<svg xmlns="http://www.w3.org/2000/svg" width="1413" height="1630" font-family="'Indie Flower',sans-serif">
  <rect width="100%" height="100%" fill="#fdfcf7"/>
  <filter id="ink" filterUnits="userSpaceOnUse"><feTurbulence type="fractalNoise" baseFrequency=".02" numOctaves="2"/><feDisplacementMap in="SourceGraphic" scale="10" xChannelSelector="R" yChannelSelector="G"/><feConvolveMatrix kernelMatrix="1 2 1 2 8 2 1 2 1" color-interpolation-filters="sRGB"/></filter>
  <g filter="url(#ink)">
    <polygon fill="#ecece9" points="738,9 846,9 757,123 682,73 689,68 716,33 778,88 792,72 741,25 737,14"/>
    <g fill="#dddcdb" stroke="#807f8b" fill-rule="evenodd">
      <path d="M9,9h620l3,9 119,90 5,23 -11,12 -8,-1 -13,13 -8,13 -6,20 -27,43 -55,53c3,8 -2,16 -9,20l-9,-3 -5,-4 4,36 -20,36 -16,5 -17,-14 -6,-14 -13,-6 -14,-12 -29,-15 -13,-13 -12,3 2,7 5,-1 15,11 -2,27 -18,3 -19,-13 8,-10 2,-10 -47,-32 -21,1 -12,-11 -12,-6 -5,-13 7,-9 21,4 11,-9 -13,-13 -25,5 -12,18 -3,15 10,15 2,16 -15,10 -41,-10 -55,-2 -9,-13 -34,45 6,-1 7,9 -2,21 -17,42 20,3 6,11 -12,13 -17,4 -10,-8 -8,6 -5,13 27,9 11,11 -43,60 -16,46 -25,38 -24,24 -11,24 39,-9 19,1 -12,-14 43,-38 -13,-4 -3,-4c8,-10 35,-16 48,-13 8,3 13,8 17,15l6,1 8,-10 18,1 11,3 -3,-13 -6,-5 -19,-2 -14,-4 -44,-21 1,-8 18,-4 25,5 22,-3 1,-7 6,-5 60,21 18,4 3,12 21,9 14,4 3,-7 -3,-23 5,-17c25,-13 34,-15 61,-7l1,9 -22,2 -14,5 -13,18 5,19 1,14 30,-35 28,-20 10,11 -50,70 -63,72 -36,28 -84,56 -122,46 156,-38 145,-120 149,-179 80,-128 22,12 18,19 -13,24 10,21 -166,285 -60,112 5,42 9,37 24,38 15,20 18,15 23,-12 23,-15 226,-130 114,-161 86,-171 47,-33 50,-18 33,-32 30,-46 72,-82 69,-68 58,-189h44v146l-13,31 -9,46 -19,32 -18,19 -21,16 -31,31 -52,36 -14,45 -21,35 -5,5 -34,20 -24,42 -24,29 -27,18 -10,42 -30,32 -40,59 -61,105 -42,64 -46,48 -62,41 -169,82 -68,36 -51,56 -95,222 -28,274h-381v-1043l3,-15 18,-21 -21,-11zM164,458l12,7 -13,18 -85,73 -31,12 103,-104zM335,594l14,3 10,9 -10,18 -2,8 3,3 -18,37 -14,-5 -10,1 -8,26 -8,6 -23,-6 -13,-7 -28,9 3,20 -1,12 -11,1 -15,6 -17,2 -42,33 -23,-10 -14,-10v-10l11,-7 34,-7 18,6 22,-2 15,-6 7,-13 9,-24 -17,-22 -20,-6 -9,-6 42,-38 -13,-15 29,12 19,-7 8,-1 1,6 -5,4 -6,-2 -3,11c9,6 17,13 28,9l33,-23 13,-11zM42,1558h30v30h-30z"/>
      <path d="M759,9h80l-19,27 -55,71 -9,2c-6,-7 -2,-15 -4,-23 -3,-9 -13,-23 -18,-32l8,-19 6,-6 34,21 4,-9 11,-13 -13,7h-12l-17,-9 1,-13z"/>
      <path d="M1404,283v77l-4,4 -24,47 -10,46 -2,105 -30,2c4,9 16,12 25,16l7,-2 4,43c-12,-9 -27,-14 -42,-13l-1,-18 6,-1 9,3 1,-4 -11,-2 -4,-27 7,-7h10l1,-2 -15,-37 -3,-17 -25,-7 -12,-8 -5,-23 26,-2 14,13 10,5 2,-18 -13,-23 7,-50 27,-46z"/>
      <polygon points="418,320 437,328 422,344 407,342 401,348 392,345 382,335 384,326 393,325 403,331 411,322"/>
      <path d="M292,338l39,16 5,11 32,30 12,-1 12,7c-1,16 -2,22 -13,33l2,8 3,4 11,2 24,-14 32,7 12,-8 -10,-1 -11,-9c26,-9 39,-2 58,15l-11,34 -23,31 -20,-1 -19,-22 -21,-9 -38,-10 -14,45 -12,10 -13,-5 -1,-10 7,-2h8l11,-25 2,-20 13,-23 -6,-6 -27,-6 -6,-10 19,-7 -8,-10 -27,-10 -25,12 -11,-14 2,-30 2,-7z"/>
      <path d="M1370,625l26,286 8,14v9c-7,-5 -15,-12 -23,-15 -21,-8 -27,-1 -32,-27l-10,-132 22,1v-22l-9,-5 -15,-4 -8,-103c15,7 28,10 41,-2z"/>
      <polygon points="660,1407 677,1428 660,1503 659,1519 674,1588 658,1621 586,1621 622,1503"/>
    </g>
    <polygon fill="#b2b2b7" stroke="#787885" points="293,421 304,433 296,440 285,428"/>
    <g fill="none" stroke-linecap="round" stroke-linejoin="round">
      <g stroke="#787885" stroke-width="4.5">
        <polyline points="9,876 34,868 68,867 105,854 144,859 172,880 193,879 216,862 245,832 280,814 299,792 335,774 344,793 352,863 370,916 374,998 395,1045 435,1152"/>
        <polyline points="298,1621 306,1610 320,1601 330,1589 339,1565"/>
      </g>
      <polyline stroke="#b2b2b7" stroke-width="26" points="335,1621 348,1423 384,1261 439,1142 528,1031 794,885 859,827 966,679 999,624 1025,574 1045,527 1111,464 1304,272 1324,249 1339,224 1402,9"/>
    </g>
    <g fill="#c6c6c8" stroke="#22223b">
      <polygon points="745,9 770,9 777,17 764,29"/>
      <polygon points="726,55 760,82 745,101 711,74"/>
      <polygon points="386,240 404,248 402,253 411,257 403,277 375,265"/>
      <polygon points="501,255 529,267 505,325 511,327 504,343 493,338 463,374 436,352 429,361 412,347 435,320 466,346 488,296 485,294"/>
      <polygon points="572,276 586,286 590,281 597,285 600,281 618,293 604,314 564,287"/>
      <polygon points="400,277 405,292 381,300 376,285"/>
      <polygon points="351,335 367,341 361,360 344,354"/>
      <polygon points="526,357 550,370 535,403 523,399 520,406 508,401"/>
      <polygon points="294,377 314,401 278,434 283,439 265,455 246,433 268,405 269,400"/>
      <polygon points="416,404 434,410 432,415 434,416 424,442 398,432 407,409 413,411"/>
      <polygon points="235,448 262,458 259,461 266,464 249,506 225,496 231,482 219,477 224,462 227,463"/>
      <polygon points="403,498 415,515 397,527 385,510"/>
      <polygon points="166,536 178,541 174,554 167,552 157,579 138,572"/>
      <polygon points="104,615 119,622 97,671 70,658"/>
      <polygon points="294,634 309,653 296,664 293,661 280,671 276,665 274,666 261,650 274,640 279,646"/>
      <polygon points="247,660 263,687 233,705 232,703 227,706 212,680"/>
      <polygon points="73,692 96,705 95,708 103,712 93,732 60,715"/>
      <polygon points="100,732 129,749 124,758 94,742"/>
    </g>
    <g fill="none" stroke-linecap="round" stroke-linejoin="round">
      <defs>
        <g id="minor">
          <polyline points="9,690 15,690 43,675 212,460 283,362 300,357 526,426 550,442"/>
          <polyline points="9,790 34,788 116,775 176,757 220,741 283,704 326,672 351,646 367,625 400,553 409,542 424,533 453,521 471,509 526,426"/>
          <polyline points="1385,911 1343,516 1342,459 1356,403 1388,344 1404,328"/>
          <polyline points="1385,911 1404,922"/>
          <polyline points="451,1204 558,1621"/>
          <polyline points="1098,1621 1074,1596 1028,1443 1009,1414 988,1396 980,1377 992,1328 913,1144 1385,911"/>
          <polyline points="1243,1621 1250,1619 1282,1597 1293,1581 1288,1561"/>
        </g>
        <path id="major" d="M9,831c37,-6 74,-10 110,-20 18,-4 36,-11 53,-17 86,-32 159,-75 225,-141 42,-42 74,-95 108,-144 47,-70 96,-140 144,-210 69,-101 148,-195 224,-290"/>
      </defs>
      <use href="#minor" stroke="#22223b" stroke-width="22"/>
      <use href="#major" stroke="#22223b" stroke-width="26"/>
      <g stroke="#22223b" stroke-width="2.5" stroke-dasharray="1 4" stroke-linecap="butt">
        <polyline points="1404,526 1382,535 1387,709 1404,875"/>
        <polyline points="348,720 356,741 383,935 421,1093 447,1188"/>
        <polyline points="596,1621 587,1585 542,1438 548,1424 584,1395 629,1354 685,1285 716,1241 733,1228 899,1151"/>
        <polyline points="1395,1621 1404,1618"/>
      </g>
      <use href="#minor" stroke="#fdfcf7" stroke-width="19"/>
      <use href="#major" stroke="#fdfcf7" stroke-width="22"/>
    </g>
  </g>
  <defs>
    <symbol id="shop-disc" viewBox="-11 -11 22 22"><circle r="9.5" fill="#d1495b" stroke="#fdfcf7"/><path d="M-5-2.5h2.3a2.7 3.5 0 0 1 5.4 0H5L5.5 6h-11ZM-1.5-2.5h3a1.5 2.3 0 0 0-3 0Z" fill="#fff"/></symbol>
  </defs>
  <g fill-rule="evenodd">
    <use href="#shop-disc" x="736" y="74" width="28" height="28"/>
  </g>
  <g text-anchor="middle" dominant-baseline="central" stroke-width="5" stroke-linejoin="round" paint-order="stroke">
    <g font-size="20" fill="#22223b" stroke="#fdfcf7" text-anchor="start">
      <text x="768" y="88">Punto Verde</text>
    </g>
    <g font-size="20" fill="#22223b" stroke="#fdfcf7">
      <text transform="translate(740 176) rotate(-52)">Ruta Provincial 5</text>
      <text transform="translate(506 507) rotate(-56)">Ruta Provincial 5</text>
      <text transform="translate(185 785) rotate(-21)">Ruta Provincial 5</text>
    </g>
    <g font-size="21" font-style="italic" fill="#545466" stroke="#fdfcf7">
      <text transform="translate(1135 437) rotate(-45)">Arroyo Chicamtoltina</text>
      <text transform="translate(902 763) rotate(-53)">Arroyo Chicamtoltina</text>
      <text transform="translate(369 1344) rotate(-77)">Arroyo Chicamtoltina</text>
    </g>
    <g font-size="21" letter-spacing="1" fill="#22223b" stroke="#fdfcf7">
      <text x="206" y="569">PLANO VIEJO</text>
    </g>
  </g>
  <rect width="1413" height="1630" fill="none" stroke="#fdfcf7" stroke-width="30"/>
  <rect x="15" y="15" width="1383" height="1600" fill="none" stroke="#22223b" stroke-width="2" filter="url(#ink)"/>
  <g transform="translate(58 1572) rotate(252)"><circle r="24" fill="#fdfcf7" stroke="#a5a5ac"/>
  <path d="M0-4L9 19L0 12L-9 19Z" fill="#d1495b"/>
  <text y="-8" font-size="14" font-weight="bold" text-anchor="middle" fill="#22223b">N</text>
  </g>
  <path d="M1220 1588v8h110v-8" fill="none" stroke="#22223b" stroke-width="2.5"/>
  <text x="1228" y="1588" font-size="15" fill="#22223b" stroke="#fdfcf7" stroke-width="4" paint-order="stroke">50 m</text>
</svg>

═══

## REQUIREMENT
The lines to return are those in the material above that hold "transform".

## RESULT FOR THIS EXERCISE
      <text transform="translate(740 176) rotate(-52)">Ruta Provincial 5</text>
      <text transform="translate(506 507) rotate(-56)">Ruta Provincial 5</text>
      <text transform="translate(185 785) rotate(-21)">Ruta Provincial 5</text>
      <text transform="translate(1135 437) rotate(-45)">Arroyo Chicamtoltina</text>
      <text transform="translate(902 763) rotate(-53)">Arroyo Chicamtoltina</text>
      <text transform="translate(369 1344) rotate(-77)">Arroyo Chicamtoltina</text>
  <g transform="translate(58 1572) rotate(252)"><circle r="24" fill="#fdfcf7" stroke="#a5a5ac"/>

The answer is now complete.